Lets first see where the price settles.

Given the tough times, my objective with Indo Count would be to get a good entry price. And leave it at that.

From its website and annual report, and the chairman’s dialogue, it is clear that they are ambitious. And they have the resources: bank funding, position in the market and the know how.

When the time is favourable for them, and they catch a good run-up of two to five years, this share is very likely to do well.

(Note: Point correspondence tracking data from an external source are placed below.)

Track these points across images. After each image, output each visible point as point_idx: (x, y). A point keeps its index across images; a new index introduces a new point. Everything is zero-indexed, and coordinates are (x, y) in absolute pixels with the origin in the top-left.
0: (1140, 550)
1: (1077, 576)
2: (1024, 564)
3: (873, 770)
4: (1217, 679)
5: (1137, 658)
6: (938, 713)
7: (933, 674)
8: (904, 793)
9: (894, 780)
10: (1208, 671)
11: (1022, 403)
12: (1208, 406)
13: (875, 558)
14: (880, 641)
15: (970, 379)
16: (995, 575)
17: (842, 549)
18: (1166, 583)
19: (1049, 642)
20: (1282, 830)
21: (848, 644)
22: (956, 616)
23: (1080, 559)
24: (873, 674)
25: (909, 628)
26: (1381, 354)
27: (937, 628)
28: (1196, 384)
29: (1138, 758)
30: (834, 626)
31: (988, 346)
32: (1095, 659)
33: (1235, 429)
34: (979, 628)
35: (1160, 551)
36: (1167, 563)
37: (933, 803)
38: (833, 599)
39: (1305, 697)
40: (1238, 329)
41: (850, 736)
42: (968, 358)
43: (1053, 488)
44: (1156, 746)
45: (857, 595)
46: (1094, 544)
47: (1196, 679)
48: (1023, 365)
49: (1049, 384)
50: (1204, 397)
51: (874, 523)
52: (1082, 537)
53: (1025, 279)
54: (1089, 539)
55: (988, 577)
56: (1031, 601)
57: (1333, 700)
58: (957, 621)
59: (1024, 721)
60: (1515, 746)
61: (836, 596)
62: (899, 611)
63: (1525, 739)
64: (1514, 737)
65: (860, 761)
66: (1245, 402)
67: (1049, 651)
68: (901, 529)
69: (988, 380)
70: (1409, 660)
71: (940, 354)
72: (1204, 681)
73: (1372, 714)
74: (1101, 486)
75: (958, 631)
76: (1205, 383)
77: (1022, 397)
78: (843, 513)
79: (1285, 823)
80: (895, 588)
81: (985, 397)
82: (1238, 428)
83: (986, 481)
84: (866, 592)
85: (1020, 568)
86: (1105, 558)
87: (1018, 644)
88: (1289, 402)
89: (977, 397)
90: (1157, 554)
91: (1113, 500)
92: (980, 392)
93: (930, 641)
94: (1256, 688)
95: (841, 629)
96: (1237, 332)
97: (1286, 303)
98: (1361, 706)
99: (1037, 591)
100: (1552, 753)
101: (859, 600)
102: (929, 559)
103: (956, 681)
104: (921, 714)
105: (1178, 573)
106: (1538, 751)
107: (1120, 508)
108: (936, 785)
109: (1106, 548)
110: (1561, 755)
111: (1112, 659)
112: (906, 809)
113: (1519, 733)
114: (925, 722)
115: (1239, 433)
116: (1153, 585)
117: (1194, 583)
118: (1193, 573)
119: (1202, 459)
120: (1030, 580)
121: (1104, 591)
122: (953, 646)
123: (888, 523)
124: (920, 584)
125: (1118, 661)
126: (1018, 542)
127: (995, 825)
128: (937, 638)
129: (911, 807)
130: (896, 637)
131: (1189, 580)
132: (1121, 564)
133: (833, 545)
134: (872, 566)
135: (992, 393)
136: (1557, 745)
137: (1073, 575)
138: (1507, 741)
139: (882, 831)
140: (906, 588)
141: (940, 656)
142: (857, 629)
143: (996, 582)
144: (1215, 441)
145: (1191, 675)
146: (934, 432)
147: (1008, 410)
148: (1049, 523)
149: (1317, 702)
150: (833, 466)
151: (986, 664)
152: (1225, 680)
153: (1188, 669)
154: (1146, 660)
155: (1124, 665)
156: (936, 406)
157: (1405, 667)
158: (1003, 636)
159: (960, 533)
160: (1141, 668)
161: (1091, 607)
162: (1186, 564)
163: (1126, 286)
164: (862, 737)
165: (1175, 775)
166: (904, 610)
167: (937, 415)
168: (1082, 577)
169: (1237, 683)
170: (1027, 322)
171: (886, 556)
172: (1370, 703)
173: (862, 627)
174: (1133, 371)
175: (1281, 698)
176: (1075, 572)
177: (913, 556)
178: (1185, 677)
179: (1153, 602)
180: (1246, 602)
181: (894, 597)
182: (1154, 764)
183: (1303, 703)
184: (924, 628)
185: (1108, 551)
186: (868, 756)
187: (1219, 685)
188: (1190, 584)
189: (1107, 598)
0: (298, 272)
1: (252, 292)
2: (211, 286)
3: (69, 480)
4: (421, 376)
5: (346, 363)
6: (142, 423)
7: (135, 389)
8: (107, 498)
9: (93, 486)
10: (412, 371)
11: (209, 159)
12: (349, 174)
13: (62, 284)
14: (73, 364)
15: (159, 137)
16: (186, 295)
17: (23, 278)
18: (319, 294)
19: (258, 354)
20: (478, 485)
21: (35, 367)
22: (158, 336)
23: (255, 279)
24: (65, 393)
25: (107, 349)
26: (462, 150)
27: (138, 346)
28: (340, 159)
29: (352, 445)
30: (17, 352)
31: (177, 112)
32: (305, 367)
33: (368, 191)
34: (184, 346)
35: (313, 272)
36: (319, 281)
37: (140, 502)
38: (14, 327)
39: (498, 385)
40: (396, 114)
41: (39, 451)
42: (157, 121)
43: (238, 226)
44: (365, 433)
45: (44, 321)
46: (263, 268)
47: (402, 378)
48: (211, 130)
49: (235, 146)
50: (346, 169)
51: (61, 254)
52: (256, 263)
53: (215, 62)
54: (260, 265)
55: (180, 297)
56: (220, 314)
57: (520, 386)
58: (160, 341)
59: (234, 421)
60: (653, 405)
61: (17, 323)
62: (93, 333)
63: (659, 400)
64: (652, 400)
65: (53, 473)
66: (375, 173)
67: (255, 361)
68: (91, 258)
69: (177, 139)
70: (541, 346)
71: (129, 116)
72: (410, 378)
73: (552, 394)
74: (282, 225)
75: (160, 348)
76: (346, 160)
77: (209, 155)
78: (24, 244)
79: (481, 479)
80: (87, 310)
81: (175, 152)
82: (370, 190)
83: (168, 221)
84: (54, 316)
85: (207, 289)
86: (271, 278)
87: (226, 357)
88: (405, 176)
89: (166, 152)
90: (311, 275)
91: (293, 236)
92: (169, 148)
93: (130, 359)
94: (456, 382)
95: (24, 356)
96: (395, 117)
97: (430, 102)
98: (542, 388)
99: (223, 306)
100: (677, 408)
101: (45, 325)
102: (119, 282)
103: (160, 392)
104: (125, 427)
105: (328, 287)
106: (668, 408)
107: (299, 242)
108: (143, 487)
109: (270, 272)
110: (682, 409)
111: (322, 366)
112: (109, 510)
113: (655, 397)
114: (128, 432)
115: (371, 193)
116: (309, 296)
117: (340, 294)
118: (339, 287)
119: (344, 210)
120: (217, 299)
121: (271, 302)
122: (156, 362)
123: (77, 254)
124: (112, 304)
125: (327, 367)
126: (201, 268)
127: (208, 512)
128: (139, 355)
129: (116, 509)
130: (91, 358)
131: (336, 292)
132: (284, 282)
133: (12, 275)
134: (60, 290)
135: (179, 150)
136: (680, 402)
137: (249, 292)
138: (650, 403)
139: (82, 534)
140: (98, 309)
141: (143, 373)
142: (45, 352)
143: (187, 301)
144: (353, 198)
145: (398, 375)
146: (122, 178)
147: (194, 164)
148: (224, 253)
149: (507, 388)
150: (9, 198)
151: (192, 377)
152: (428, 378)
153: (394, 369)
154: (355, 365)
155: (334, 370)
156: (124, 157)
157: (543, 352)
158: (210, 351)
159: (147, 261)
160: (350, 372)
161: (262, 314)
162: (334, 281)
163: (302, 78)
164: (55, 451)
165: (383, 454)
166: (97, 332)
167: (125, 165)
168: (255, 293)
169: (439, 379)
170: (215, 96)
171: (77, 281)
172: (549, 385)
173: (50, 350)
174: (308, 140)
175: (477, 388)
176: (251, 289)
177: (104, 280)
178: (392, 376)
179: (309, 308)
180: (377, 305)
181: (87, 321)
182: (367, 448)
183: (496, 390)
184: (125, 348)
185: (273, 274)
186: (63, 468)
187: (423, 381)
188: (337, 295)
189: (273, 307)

Textiles are usually commoditized businesses, but Indo Count is relying on its own brand. Unlike Kitex, which is a supplier.

1 Like

Further news of bumper cotton crop, although the news is related to unfortunate death of the farmers in Maharashtra. I have copied important paragraph from that news below -

"The Bt cotton crop at this time is standing at least one or two feet taller than previous years and with heavy foliage…. So, the farmers sprayed at head level. The area under cotton, too, has grown from about 37 lakh hectares to about 42 lakh hectares in the Maharashtra. Also, from the past 4-5 years, farmers have been extending the crop beyond December right till February-March to get extra quintals,” Waghmare said.

Entire news can be seen below

Another news related to cotton prices

I think all companies like Ambika, Welspun, Trident, Indocount would be beneficiary of falling cotton prices.

Disclosure - invested in Indocount @105 range

3 Likes

i feel contra investors can enter here as downside seems to be limited but good upside possible once company comes out of the current difficulties.